Points outside a circle mapped inside a circle by $1/z$ Prove or disprove the following conjecture: Let $C$ be a circle in the complex plane that passes by the points $z_1=-1$ and $z_2=a$, with $a$ real and greater that one (there are obviously infinitely many circles with that property). Then every point outside $C$ gets mapped by $1/z$ to a point inside $C$.
Note that the converse is not true. There are points inside $C$ that get mapped by $1/z$ to points also inside $C$. For example, all points in the real axis between $1$ and $a$ are inside $C$ and are mapped to points in the real axis between $0$ and $1$, which are also inside $C$, as the whole $(-1,a)$ interval in the real axis is inside the circle $C$.
For the record, I believe the conjecture to be true.
 A: Let $C_1$ be the image of $C$ under the Möbius transformation $T(z) = \frac 1z$. Then $C_1$ is a circle, and – since $T$ maps the real axis onto itself – $C$ and $C_1$ intersect the real axis at the same angle at $z=-1$, so that the two circles are tangent to each other at that point.
It follows that $C_1$ is either “inside” $C$ or “outside” $C$. Since $\frac 1a \in C_1$ is in the interior of $C$, only the first option is possible.
Finally, $T$ maps the exterior of $C$ to the interior of $C_1$, which is contained in the interior of $C$.
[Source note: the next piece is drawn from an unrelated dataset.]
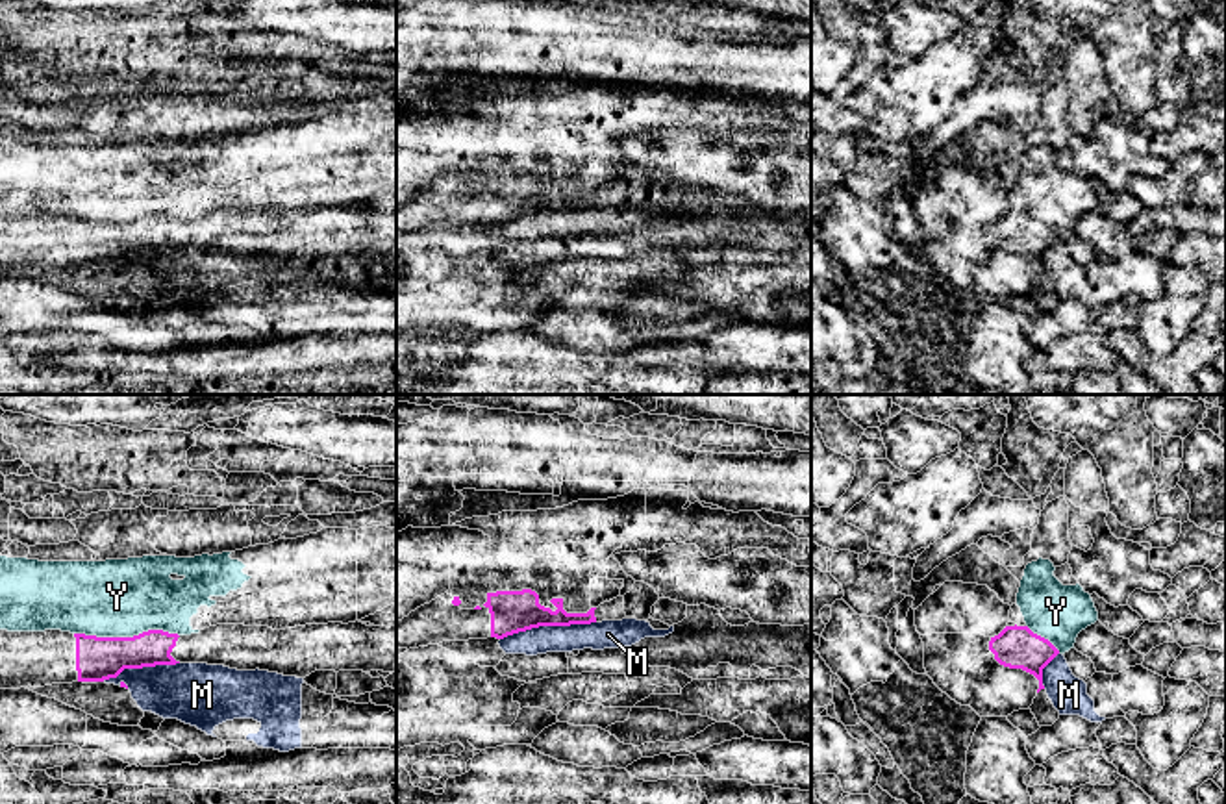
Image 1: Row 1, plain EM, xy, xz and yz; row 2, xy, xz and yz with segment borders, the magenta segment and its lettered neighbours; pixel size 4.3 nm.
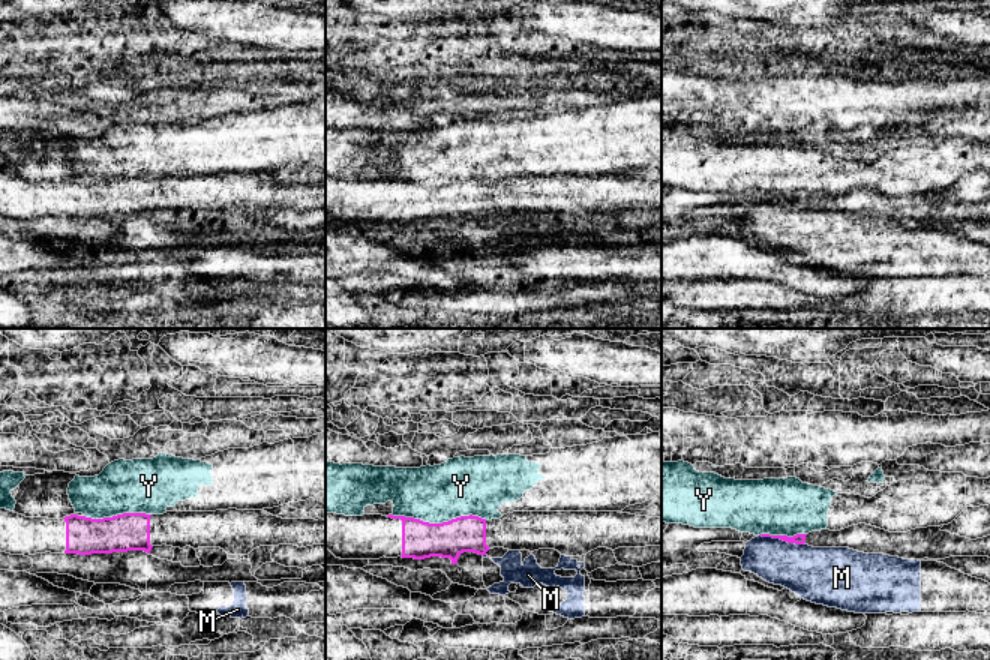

Alternative solution: Let $c$ be the center of $C$. The condition $a>1$ implies that $\operatorname{Re}(c) > 0$. The radius is $r  = |c+1|$ and
$z$ is in the exterior of $C$ iff
$$
 |z-c|^2 > |c+1|^2 \\
\iff z \overline z - \overline c z - c \overline z - (c + \overline c + 1) > 0
$$
Then $w = \frac 1z$ satisfies
$$
 1 - \overline c \, \overline w - cw - (c + \overline c + 1)w \overline w > 0 \\
\iff w \overline w + \frac{1}{c + \overline c + 1} w + \frac{\overline c}{c + \overline c + 1} \overline w - \frac{1}{c + \overline c + 1} < 0 \\
\iff \left | w + \frac{\overline c}{c + \overline c + 1} \right|^2 < \frac{|c+1|^2}{(c+\overline c + 1)^2}
$$
so that $w$ is inside the circle $C_1$ with center $c_1 = -\frac{\overline c}{c + \overline c + 1}$ and radius $r_1 = \frac{|c+1|}{(c+\overline c + 1)} $ . In particular,
$$
 |w - c| \le |w - c_1| + |c_1 - c| < r_1 +  |c_1 - c| \\
 = \frac{|c+1|}{(c+\overline c + 1)}  + \frac{|c+1|(c+\overline c)}{c+\overline c + 1} = |c+1| = r
$$
so that $w$ is inside the circle $C$.